Pourtant cet Oman si paisible n'a pas échappé aux tentatives de révolutions menées en 2011. En février une déferlante secouait les rues de Mascate contre la corruption et pour l'emploi ou de meilleurs salaires. Les hôpitaux annonçaient une dizaine de morts et de nombreux manifestants étaient arrêtés. Mais les choses avaient bougé et les premières élections municipales au suffrage universel, quoiqu'encore verrouillées, étaient organisées un an plus tard.(Oman reste cependant une monarchie absolue... et pétrolière, même si elle esr moins bien pourvue que certains de ses voisins en cette matièrepremière).
Le 25 décembre 2016, Oman organisait donc les deuxièmes élections municipales de son histoire. Au total, 731 candidats se sont présentés devant 623 224, soit 150 000 votants de plus que lors du premier vote de 2012, selon le Ministère de l'Intérieur (la population du sultanat s'élève à 3,6 millions d’habitants, augmentée de près de 700 000 travailleurs étrangers. La faible proportion d’électeurs s’explique par l’obligation d’une inscription électronique pour pouvoir voter).

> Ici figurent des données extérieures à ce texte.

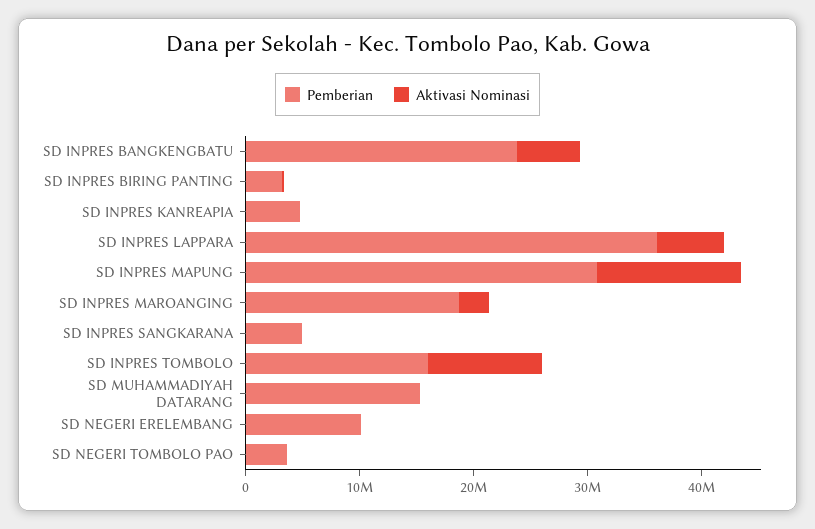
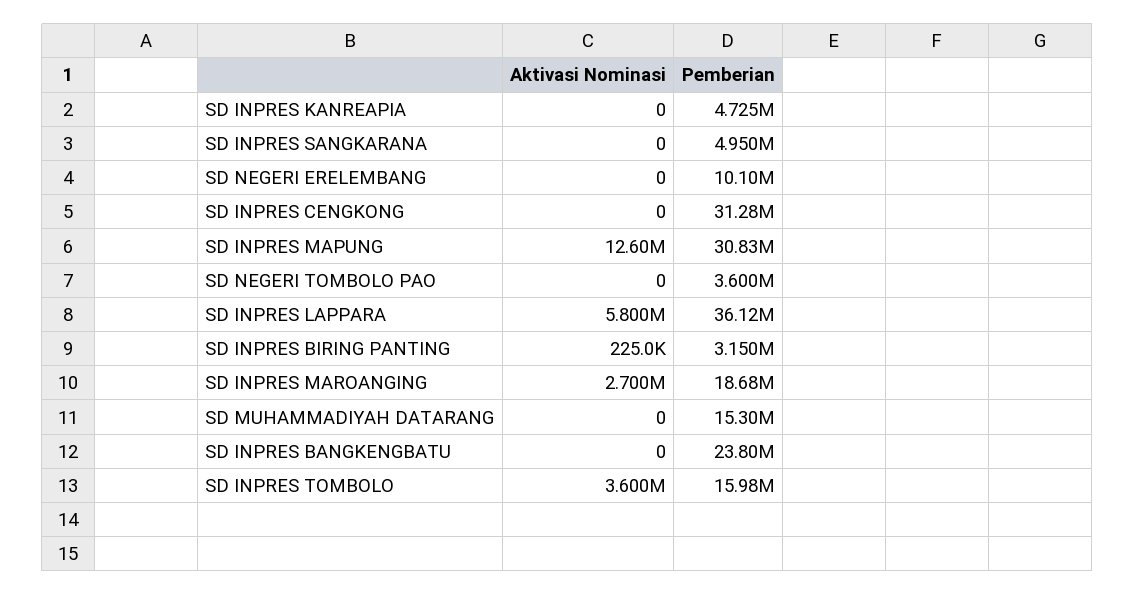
  {
    "Pemberian": {
      "SD INPRES BANGKENGBATU": 23800000,
      "SD INPRES BIRING PANTING": 3150000,
      "SD INPRES KANREAPIA": 4725000,
      "SD INPRES LAPPARA": 36120000,
      "SD INPRES MAPUNG": 30830000,
      "SD INPRES MAROANGING": 18680000,
      "SD INPRES SANGKARANA": 4950000,
      "SD INPRES TOMBOLO": 15980000,
      "SD MUHAMMADIYAH DATARANG": 15300000,
      "SD NEGERI ERELEMBANG": 10100000,
-     "SD NEGERI TOMBOLO PAO": 3600000
+     "SD NEGERI TOMBOLO PAO": 3600000,
+     "SD INPRES CENGKONG": 31280000
    },
    "Aktivasi Nominasi": {
-     "SD INPRES BANGKENGBATU": 6000000,
+     "SD INPRES BANGKENGBATU": 0,
      "SD INPRES BIRING PANTING": 225000,
      "SD INPRES KANREAPIA": 0,
      "SD INPRES LAPPARA": 5800000,
      "SD INPRES MAPUNG": 12600000,
      "SD INPRES MAROANGING": 2700000,
      "SD INPRES SANGKARANA": 0,
-     "SD INPRES TOMBOLO": 10000000,
+     "SD INPRES TOMBOLO": 3600000,
      "SD MUHAMMADIYAH DATARANG": 0,
      "SD NEGERI ERELEMBANG": 0,
-     "SD NEGERI TOMBOLO PAO": 0
+     "SD NEGERI TOMBOLO PAO": 0,
+     "SD INPRES CENGKONG": 0
    }
  }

On verra plus d'ambassadrices ou de femmes au conseil omanais à l'avenir
Saeed Al-Muharrami, professeur de sciences politiques
Le Docteur Saeed Al-Muharrami, professeur de science politique à l'université Sultan Qabus de Mascate, constate que : "nous avons 18 000 étudiants uniquement dans cette université et sur ces 18 000, nous avons plus de filles que de garçons. Et c'est le cas pour presque toutes les universités à Oman. Depuis quatre ans, nous avons une nouvelle branche en science politique. Et dans cette branche, il y a plus de femmes que d'hommes. Donc on verra plus d'ambassadrices ou de femmes au conseil omanais à l'avenir", sourit-il. Aujourd'hui, 14 femmes sur 84 membres siègent à l'influent conseil d'Etat omanais.
Désigné par le Sultan Qabus, ce conseil, qui rassemble hommes d'affaires puissantes, anciens ministres, intellectuels et savants, est au-dessus du conseil Majlis ach-Choura (conseil consultatif du Sultan) chargé de revisiter ou valider les lois rédigées par les ministres. "Si l'Etat omanais a fait beaucoup pour les femmes, une femme devra toujours faire plus qu'un homme pour réussir. Par exemple, si une femme critique le gouvernement, les médias et certaines personnes influentes vont répandre de fausses rumeurs sexuelles à ton propos. Une femme reste fragile et peut plus facilement se faire assassiner socialement qu'un homme", relativise Basmah Al-Kiyumi, une avocate omanaise de 32 ans, spécialisée dans la défense des droits des femmes.